July 24, 2004 – Karen M. Andrews, Office of Collective Bargaining chief negotiator, had harsh words and a suggested change in law for senators Friday, as she defended the government's position on retroactive raises.
Presenting her budget request to the Senate Finance Committee, Andrews said there is no use bargaining for raises when there is no money for them.
"I ask you," Andrews said, "is it negotiating in good faith when we all know we cannot afford to do so? At a minimum, shouldn't the law (Title 24, Sec. 374 {h}) be changed to say that the appropriation of sustainable revenues are appropriated in advance of negotiations?"
The Legislature and Gov. Charles W. Turnbull have a history of discord over raises for government employees. The Legislature appropriates money for raises; the governor vetoes the raises because he says there is no funding to cover them; the Legislature more often than not, overrides the governor's veto.
She said, "Approximately $2.9 million was appropriated recently to pay the 2,342 members of the American Federation of Teachers Union and the Education Administrator's Union for fiscal year 2004 negotiated increases."
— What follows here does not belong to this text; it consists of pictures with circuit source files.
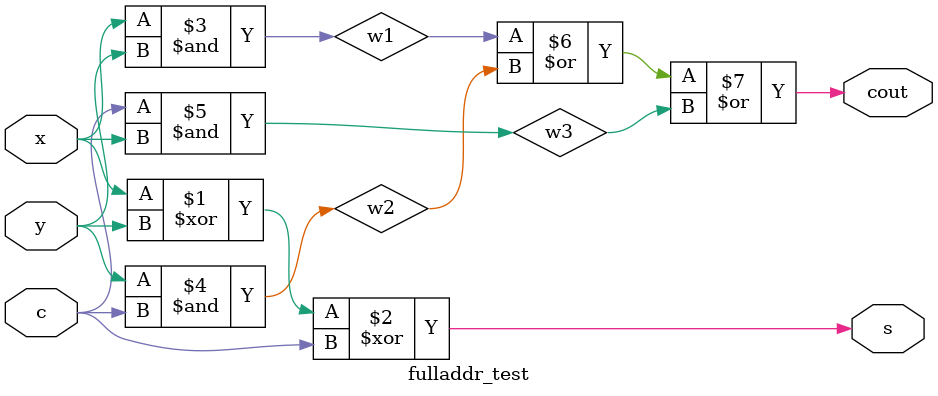
<source format=v>
`timescale 1ns / 1ps
module fa(cin, x, y, s, cout
    );
parameter n=32;
input cin; 
input [n-1:0]x,y;
output [n-1:0]s;
output cout;
wire [n:0]c;


assign c[0]=cin;
assign cout=c[n];
genvar k;
generate 
for(k=0;k<n;k=k+1)
begin:abc

fulladdr_test m1(s[k],x[k],y[k],c[k],c[k+1]);



end
endgenerate 


endmodule

module fulladdr_test(output s,input x,input y,input c,output cout);
xor(s,x,y,c);
wire w1, w2, w3;
and(w1,x,y);
and(w2,y,c);
and(w3,c,x);
or(cout,w1,w2,w3);
endmodule










</source>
Turnbull approved that appropriation.
"Last Tuesday, $9 million was again appropriated to pay 1,628 member of ten bargaining units. The Senate also approved pay increases for its central staff employees," Andrews said. Turnbull vetoed the $9 million, but the Senate overrode the veto. See – Senate Says Workers Will Get Raises .
"On Wednesday," Andrews continued, "Territorial Presiding Judge Maria Cabret requested 10.5 percent payroll increase for Territorial Court employees. Judge Raymond Finch requested $19,000 for cost-of-living raises and salary increments for the Judicial Council's 11 employees."
Andrews said the government owes money for retroactive wages. "Our options are few," she said. "Should we continue to schedule contract negotiations with the 21 bargaining units with expired contracts by the end of this fiscal year, irrespective of the government's financial standing?" Andrews asked. "Or should we put negotiations on hold pending an upturn of the government's financial picture?"
The governor has submitted legislation for a two-year moratorium on wage negotiations but it has been turned down by the Legislature.
Andrews said the method for determining raises for union employees "is not working effectively."
"In reality," she said, "salaries are determined by the competence and voracity of the individual union leaders, the political climate, the classification of positions and number of members represented by a union, and the availability of a reliable funding source and timing."
She said these circumstances have "contributed immensely to inequitable frequency of salary increases for some employees, erratic and inequitable salary patterns for employees with identical training, seniority and responsibilities, but with different union affiliation."
In a plea for cohesiveness, Andrews concluded: "History will not be kind to us if we allow the challenges we now face to pit brother against brother, exempt employee against classified employee, executive branch against Legislative or Judicial branch, private sector against government. We are all in this boat together."
Andrews presented a budget request of $424,140, which she said is a 3.1 percent reduction from 2004. She presented an unusual statistic: 3.5 percent of the budget, or $14, 971 is for paper, copier and facsimile equipment. "The OCB is a paper intensive organization, providing copies of contract to all agencies," she said.
Kevin Rodriguez, newly confirmed Office of Personnel director, also presented his budget request Friday morning. He requested a $2.5 million budget for his department which oversees six smaller divisions, and employs 42 people.